His career picked up again when he was invited to sing during the live televised Miss England contest, where he realised that he could still perform well despite his nerves.
Ball went on to perform in a number of major productions including The Phantom of the Opera, Chitty Chitty Bang Bang, and Stephen Sondheim’s Passion. His rendition of “Love Changes Everything” from the musical Aspects of Love was a No 2 hit in the UK in 1989.
More recently, he has achieved praise with his performance as Edna Turnblad in the musical Hairspray, and for the title role in the 2013 revival of Sweeney Todd: The Demon Barber of Fleet Street, both for which he won the Laurence Oliver Award for Best Actor in a Musical.
He reprised his Edna Turnblad role in the 2021 revival of Hairspray, and last year played the other male lead, as Sir George Dillingham, in a revival of Aspects of Love. He has been cast to reprise the role of Javert, whom he first played in 2004, in Les Mis: The Arena Spectacular World Tour, in September this year.
Ball released his self-titled debut album in 1992 through record label Polydor, which featured “One Step Out of Time”, the song he performed while representing the UK at the Eurovision Song Contest in Malmö, Sweden. Ball came in second place, beaten by Ireland’s contestant Linda Martin and her song, “Why Me”.

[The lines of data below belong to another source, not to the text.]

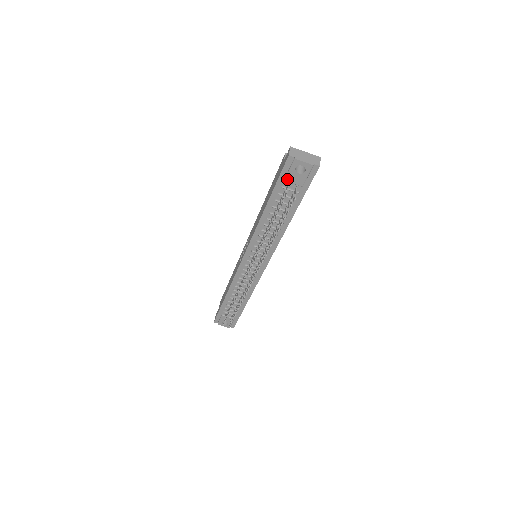
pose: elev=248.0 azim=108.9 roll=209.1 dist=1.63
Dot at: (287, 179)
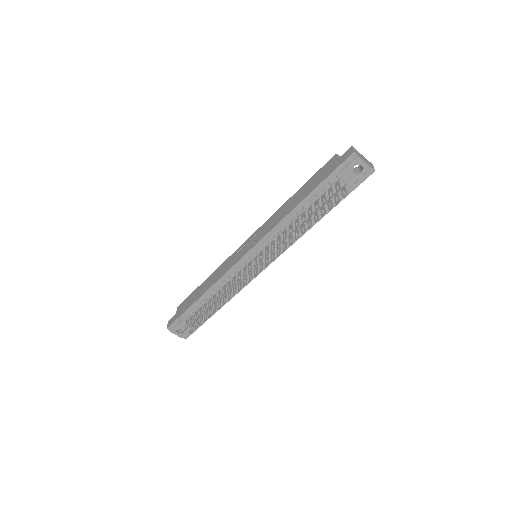
Dot at: (340, 176)
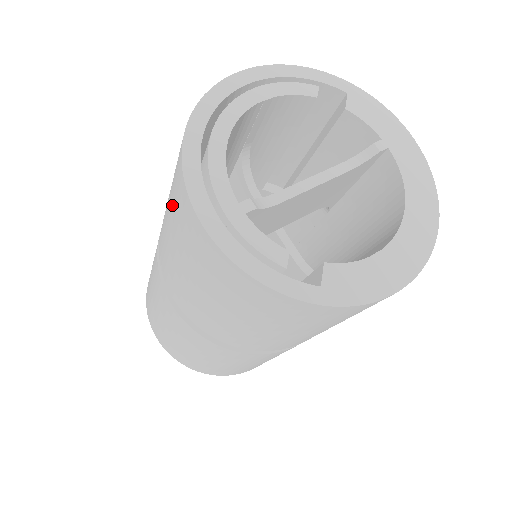
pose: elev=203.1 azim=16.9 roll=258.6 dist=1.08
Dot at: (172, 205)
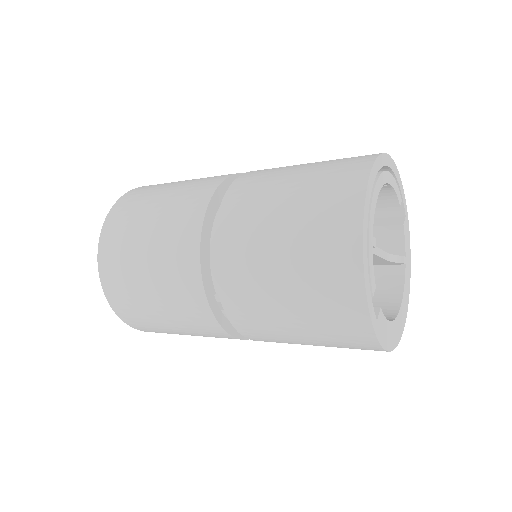
Dot at: (312, 194)
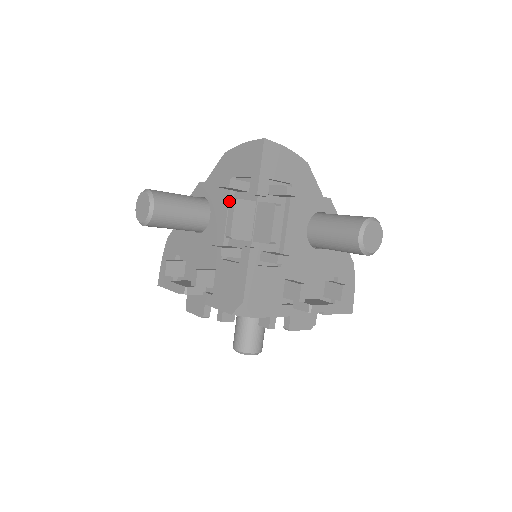
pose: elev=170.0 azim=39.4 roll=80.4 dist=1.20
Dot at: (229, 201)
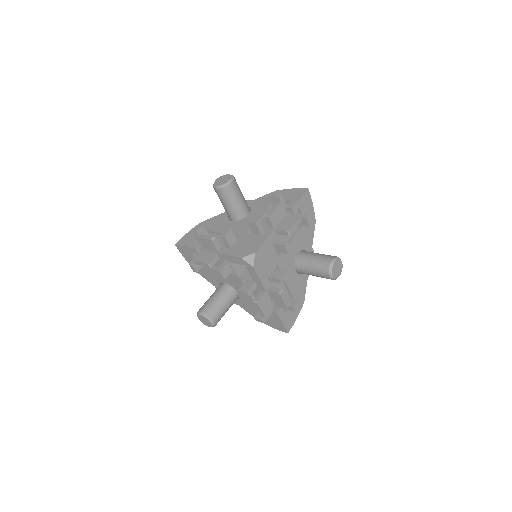
Dot at: (276, 202)
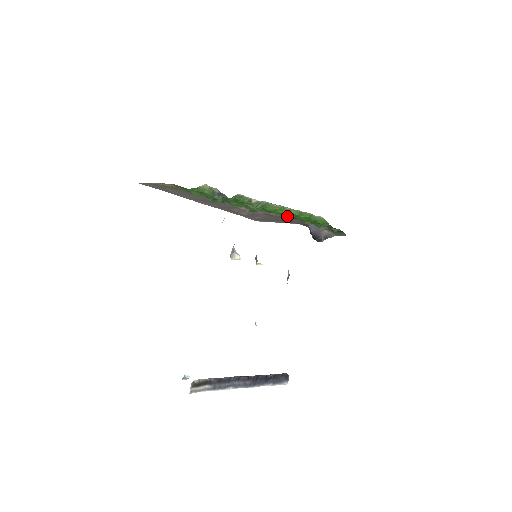
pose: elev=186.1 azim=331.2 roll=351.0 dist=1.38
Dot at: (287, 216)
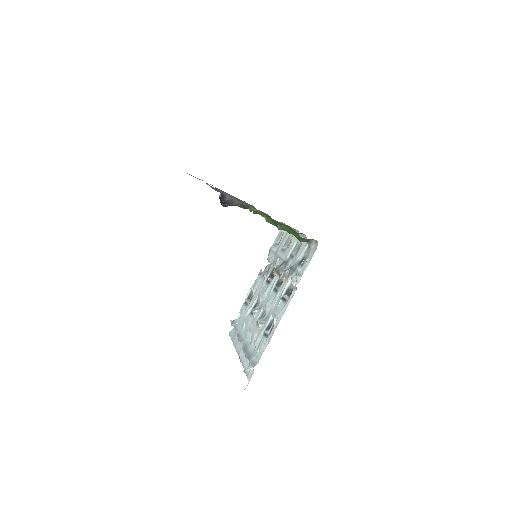
Dot at: occluded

He has also recorded five albums with fellow singer and actor Alfie Boe, with whom he starred in a production of Les Mis. Three of them reached No 1 on the charts, including 2016’s Ball & Boe: Together; Ball & Boe: Together Again the following year, and Together at Christmas in 2022.
While he and Boe remain friends outside of work, Ball told PA last year that they are “not Ant and Dec”.
We don’t live next door to each other, and we are very different in so many ways, but we just get each other,” he said.
Ball explored his Welsh heritage in a 2021 documentary for Channel 5, Wonderful Wales with Michael Ball.
During the programme, he visited the site of the 1966 Aberfan disaster, where 116 children and 28 adults were killed by an avalanche of coal waste that engulfed the village primary school. Ball’s uncle was one of those who went to the scene to try and rescue survivors.
He also opened up about his grandmother, who helped inspire his singing career, as he visited her former home in Cadwaladr Street in the village of Mountain Ash.
“She was a real central character within the community,” Ball recalled. “She was the one who organised things, the one you went to when you had a problem, the one you would have a laugh with.
“She recognised, from an early age, my love of performing – and she always encouraged me to do that. It was never, ‘Oh, sit down, be seen and not heard’; she would push us forward.”
Ball was appointed an Officer of the Order of the British Empire (OBE) in 2015 for services to musical theatre.
He lives in London with his partner of 32 years, journalist and broadcaster Cathy McGowan, whom he has described as his “rock”.
“She’s been there for all the ups and the downs. We have a wonderful family and are private about it,” he said. “She’s not remotely interested in fame. She’s immensely proud of what I do and is great at giving advice, she has no ambition herself, only for me. We have a real life. I do the shopping and the cooking.”
He added: “If you’ve got people in your life who are intuitive, sensitive and understand what makes you tick, and who you are able to talk to, that’s what I need. Cath sees the warning signs in me. She’ll say, ‘Right, we’re backing off now’.”
Ball will begin presenting Sunday Love Songs for Radio 2 in June.
“Steve [Wright] made Love Songs ‘appointment to listen’ radio,” Ball said in a statement after the news was announced. “I’m beyond excited and more than a little nervous to be tasked with the chance to continue with his extraordinary legacy.
“Beautiful, moving, relaxing and uplifting music to lift the soul on a Sunday morning, coupled with the stories, suggestions, requests and precious memories from you, the listener, will ensure that this won’t be just MY show, but OUR show.
“I hope you will join us as we continue to share the love.”